Et c’est ensuite Le Grand Nocturne, cette magistrale réussite qui donne son titre à un recueil dont deux autres récits méritent, également, le titre de chef d’œuvre : La ruelle ténébreuse et Le Psautier de Mayence. Le développement est en tous points admirable, tant du point de vue littéraire que du point de vue psychologique. Le désir de lutter contre l’Inconnu se précise clairement, et il est rejoint par l’ambition d’en savoir plus long, afin d’en tirer profit si possible. Si les autres récits de ce recueil sont moins mémorables, ils sont cependant à peine moins réussis, dans des genres moins amples toutefois. Dans cette nouvelle au titre paradoxalement féminin, La scolopendre, l’Inconnu joue à cache-cache avec les personnages, adoptant passagèrement un déguisement d’explication rationnelle afin de mieux triompher sur la fin. Et comment ne pas être alléché par un titre aussi beau que Les sept châteaux du roi de la mer ? Pourtant, c’est une sublime pirouette au lecteur que Jean Ray a dissimulée là-derrière. Tout cela porte la marque d’un maître – et cette marque, c’est le style, splendidement tourmenté, successivement familier, allusif ou gothiquement ouvragé. Ce style, chez Jean Ray, est le reflet de l’univers de l’auteur, où le quotidien débouche sur le terrifiant, où les tournures somptueusement désuètes prouvent que le temps peut être aboli, et où les éclairs jaillissent soudainement pour illuminer une apparition fantomatique.
Dans Saint-Judas-de-la-nuit, le style demeure intact : ce titre très beau suffirait à l’affirmer. Mais le récit lui-même déçoit quelque peu, pour une raison très simple : il tourne court. Ainsi que l’indique le titre du premier chapitre, Jean Ray met ses pièces en place sur l’échiquier, et ces pièces ont la beauté de celles que l’on associe à un tel joueur. Il y a un grimoire médiéval, la châsse de saint Sébald où voisinent escargots, enfants, insectes et apôtres figés, des étudiants qui suivent des sentiers divergents, un garçon revêtu soudainement de pouvoirs mystérieux, une abbaye désaffectée, bien d’autres encore. L’action, comme celle de Malpertuis, franchit les siècles pour s’arrêter au dix-neuvième, mais chacune des pistes dont l’auteur dessine le commencement se développe de façon trop brève.
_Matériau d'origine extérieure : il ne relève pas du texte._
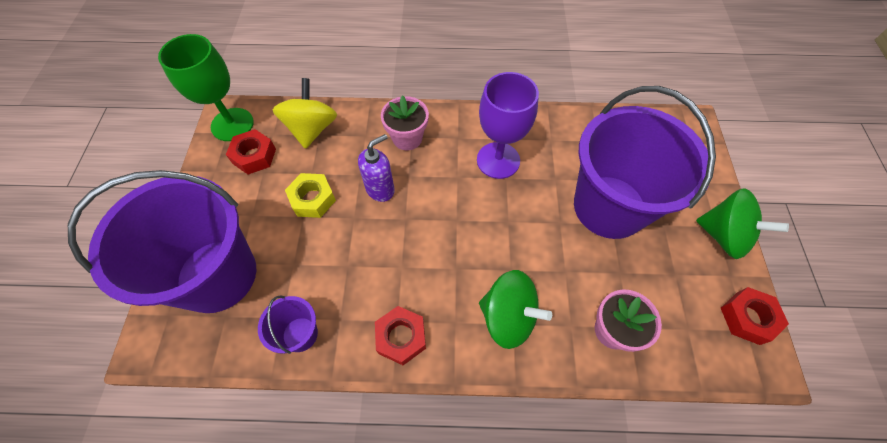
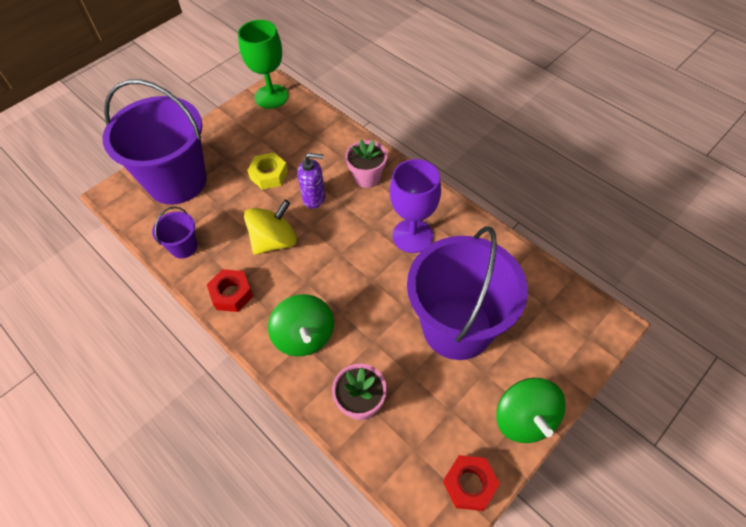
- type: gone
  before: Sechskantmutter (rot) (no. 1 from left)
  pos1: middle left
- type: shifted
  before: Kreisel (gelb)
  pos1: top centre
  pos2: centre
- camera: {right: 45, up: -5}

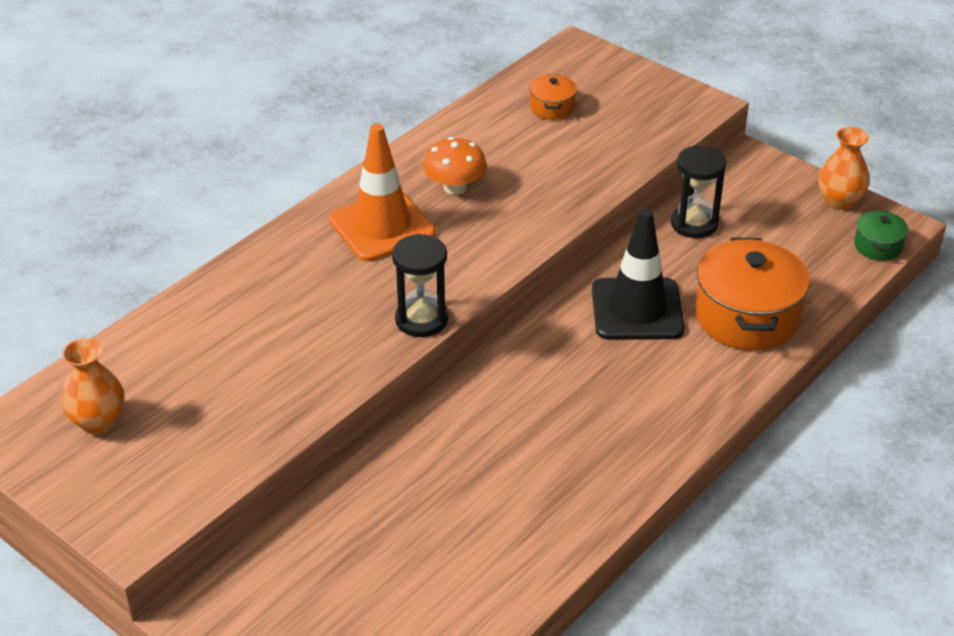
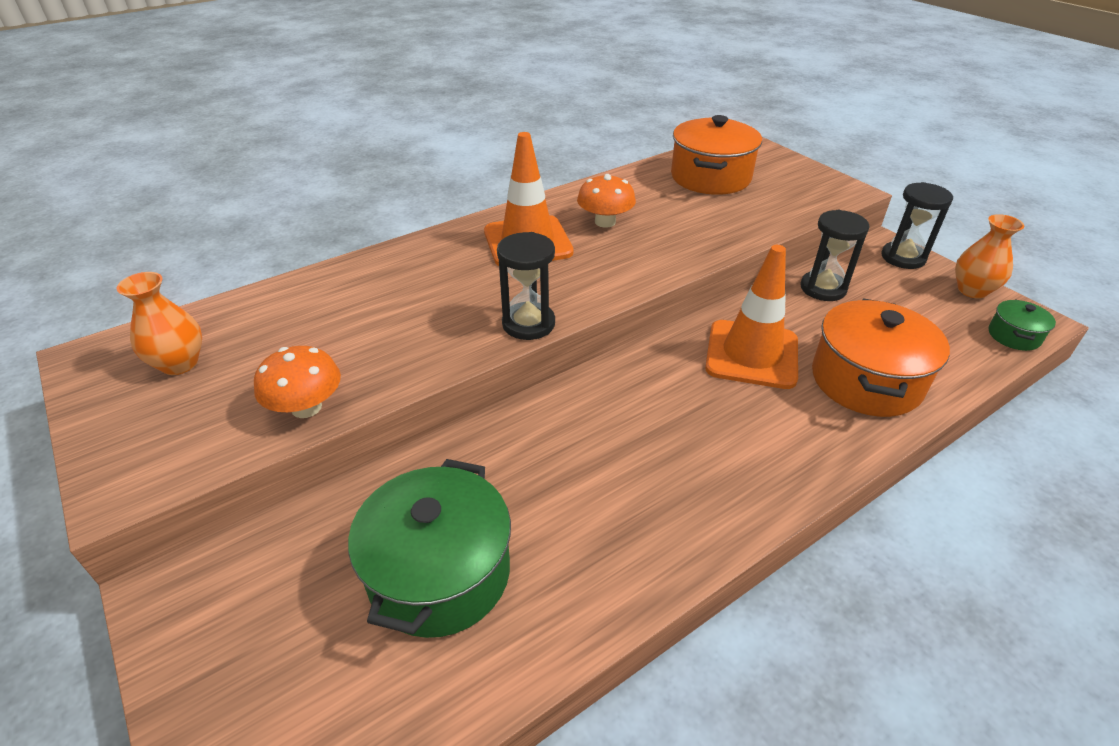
- type: scaled
  before: Kochtopf (orange) (no. 1 from left)
  pos1: top centre
  pos2: top centre
  scale: 2.06
- type: repainted
  before: Leitkegel (schwarz)
  after: Leitkegel (orange) (no. 2 from left)
  pos1: middle right
  pos2: middle right
- type: new
  after: Pilz (orange) (no. 1 from left)
  pos2: middle left
- type: new
  after: Kochtopf (grün) (no. 1 from left)
  pos2: bottom centre
- type: new
  after: Sanduhr (schwarz) (no. 3 from left)
  pos2: top right
- camera: {right: 15, up: 0}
Leur convergence, le dénouement de l’action, est trop hâtif lorsqu’on le compare aux superbes figures du départ. Pour en revenir à la comparaison de l’échiquier, le lecteur a l’impression de jouer contre un maître qui, après une ouverture brillante et un développement solide, abandonnerait soudainement alors que sa position est excellente. Il est à souhaiter que Jean Ray trouve un jour l’envie de compléter l’histoire de la châsse de saint Sébald : il n’a fait que mettre son lecteur en appétit en ces pages.
Mais celles-ci ont tout de même cette qualité intemporelle, fantasmagorique et concrète à la fois, qui caractérise le monde de Jean Ray. Le livre – est-il besoin de le dire ? – a sa place chez tous ceux qui aiment l’insolite. Ce dernier terme s’applique aussi bien à ce que l’auteur raconte qu’à la façon dont il fait son récit.